RECORD EXCERPTS:

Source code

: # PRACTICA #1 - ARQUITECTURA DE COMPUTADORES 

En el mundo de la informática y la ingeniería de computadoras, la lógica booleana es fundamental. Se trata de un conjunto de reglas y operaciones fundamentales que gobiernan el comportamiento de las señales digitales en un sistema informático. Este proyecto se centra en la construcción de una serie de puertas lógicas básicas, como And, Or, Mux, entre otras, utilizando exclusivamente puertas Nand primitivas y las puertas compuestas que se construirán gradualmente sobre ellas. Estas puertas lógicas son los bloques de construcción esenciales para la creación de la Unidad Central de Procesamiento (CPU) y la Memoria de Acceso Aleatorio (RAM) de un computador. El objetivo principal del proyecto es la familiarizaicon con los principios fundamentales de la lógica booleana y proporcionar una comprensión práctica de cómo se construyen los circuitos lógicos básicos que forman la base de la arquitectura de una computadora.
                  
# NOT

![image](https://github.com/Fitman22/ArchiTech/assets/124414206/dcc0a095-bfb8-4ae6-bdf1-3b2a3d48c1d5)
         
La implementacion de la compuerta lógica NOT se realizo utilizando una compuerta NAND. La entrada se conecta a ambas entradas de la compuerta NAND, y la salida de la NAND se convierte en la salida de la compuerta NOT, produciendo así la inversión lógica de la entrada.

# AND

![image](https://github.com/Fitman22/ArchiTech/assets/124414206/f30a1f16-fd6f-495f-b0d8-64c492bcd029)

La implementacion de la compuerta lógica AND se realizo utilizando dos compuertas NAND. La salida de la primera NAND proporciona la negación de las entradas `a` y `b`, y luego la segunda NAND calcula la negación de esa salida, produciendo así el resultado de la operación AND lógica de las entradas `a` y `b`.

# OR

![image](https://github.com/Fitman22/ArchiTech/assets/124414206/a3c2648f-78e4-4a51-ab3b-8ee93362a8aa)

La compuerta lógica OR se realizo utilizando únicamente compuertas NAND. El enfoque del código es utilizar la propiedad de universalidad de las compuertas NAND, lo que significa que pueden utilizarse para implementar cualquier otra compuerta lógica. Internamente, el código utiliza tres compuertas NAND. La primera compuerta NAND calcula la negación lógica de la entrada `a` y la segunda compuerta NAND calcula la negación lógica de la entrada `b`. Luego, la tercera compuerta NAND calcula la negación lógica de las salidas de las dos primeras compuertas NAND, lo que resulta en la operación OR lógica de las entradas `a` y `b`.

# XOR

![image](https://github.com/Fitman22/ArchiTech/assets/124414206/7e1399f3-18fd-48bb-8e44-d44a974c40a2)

TASK OBJECTIVE: Retype the entries one by one, exactly.

EXERCISE RESPONSE:
Source code

: # PRACTICA #1 - ARQUITECTURA DE COMPUTADORES 

En el mundo de la informática y la ingeniería de computadoras, la lógica booleana es fundamental. Se trata de un conjunto de reglas y operaciones fundamentales que gobiernan el comportamiento de las señales digitales en un sistema informático. Este proyecto se centra en la construcción de una serie de puertas lógicas básicas, como And, Or, Mux, entre otras, utilizando exclusivamente puertas Nand primitivas y las puertas compuestas que se construirán gradualmente sobre ellas. Estas puertas lógicas son los bloques de construcción esenciales para la creación de la Unidad Central de Procesamiento (CPU) y la Memoria de Acceso Aleatorio (RAM) de un computador. El objetivo principal del proyecto es la familiarizaicon con los principios fundamentales de la lógica booleana y proporcionar una comprensión práctica de cómo se construyen los circuitos lógicos básicos que forman la base de la arquitectura de una computadora.
                  
# NOT

![image](https://github.com/Fitman22/ArchiTech/assets/124414206/dcc0a095-bfb8-4ae6-bdf1-3b2a3d48c1d5)
         
La implementacion de la compuerta lógica NOT se realizo utilizando una compuerta NAND. La entrada se conecta a ambas entradas de la compuerta NAND, y la salida de la NAND se convierte en la salida de la compuerta NOT, produciendo así la inversión lógica de la entrada.

# AND

![image](https://github.com/Fitman22/ArchiTech/assets/124414206/f30a1f16-fd6f-495f-b0d8-64c492bcd029)

La implementacion de la compuerta lógica AND se realizo utilizando dos compuertas NAND. La salida de la primera NAND proporciona la negación de las entradas `a` y `b`, y luego la segunda NAND calcula la negación de esa salida, produciendo así el resultado de la operación AND lógica de las entradas `a` y `b`.

# OR

![image](https://github.com/Fitman22/ArchiTech/assets/124414206/a3c2648f-78e4-4a51-ab3b-8ee93362a8aa)

La compuerta lógica OR se realizo utilizando únicamente compuertas NAND. El enfoque del código es utilizar la propiedad de universalidad de las compuertas NAND, lo que significa que pueden utilizarse para implementar cualquier otra compuerta lógica. Internamente, el código utiliza tres compuertas NAND. La primera compuerta NAND calcula la negación lógica de la entrada `a` y la segunda compuerta NAND calcula la negación lógica de la entrada `b`. Luego, la tercera compuerta NAND calcula la negación lógica de las salidas de las dos primeras compuertas NAND, lo que resulta en la operación OR lógica de las entradas `a` y `b`.

# XOR

![image](https://github.com/Fitman22/ArchiTech/assets/124414206/7e1399f3-18fd-48bb-8e44-d44a974c40a2)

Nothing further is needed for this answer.